In this chapter, we interrogate conceptualisations of leadership in policy documents and initiatives that propose standards for the practice of leadership in education. We note that literature and policies dealing with school reform have tended to favour leadership-centred explanations of social action, advancing a leader(s)- centric vision of school reform and improvement without consideration of the multiple and diverse political, social, economic, cultural and ideological factors that converge in processes of organisational transformation (Alvesson, 2014). This is clearly evidenced in the recent emphasis that influential educational leadership literature has placed on the role of the school leader in improving student achievement (Leithwood et al., 2008; Leithwood et al., 2012), the effects of distributing leadership in improvement processes (Timperley, 2009) and the central role of teacher leadership in improving schools (Reeves, 2008). As Glatter (2006, p. 73) indicated, the discursive construction of leadership as the focal instrument of reform presents a ‘danger of continuing to be trapped within the ideology of the “can-do” culture…whereby agency is always considered capable of overcoming structure’. By placing unqualified emphasis on the role of leadership in school change, defined in terms of student achievement, contemporary reform initiatives relinquish crucial questions about the social processes that intersect in the transformation of schools.

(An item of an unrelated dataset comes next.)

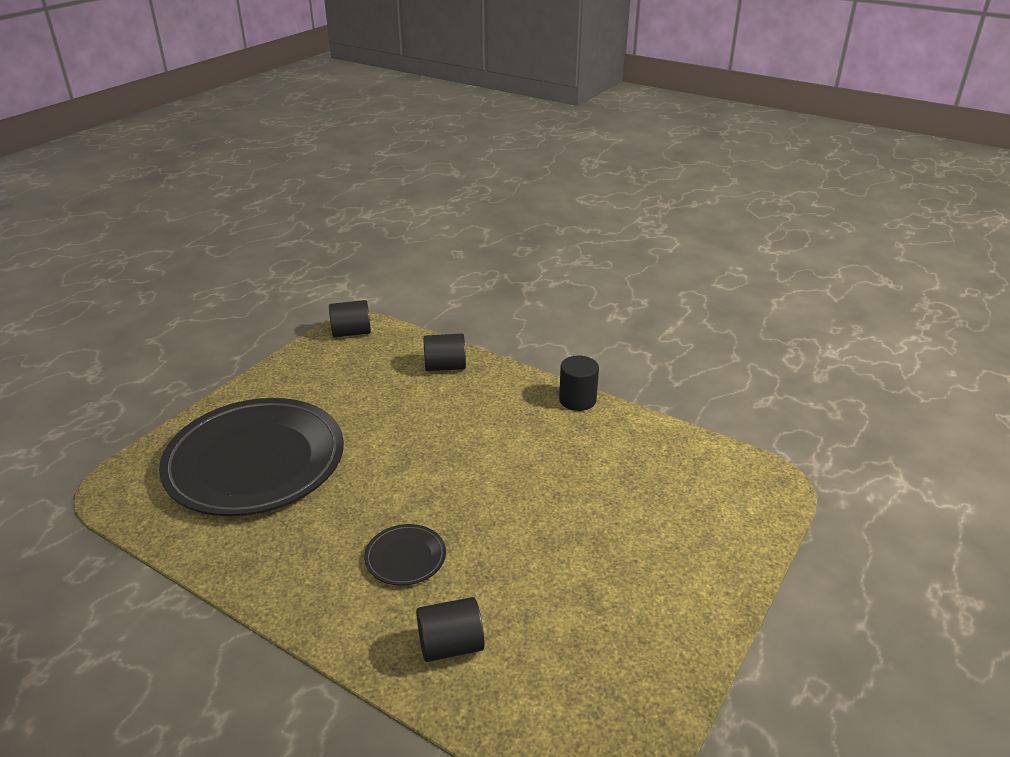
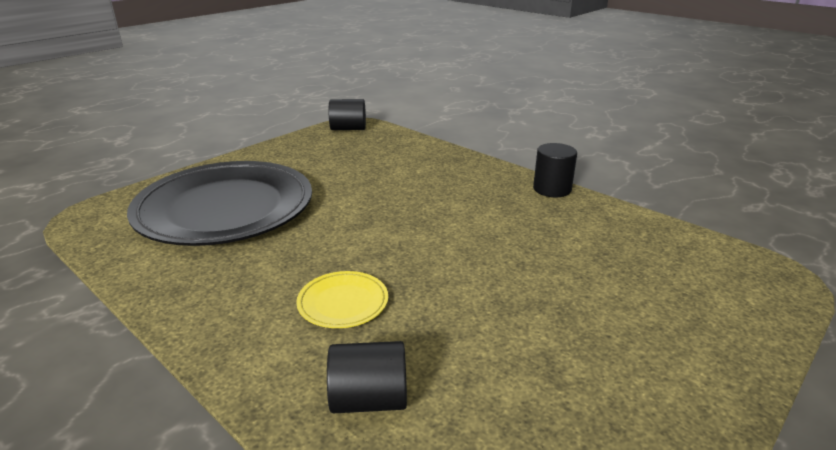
camera: 10 degrees right, 5 degrees down
black plate [364,524,446,586] -> yellow plate [296,271,388,328]
black cylinder [423,333,466,371] -> none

Glatter’s cautions about the literature’s optimism regarding the leaders’ capacity to overcome the systemic and structural constraints in their organisations, suggest that for such statements to be true, they must be accompanied by empirical evidence. As we will show below, the research community has been sceptical about the possibility of finding a direct connection between leadership and student achievement given the multiple factors that may influence the learning process, so assuming that we understand what we mean by leadership, and assuming the we can isolate the effects of this phenomenon, our evidence for this connection is, at best, indirect.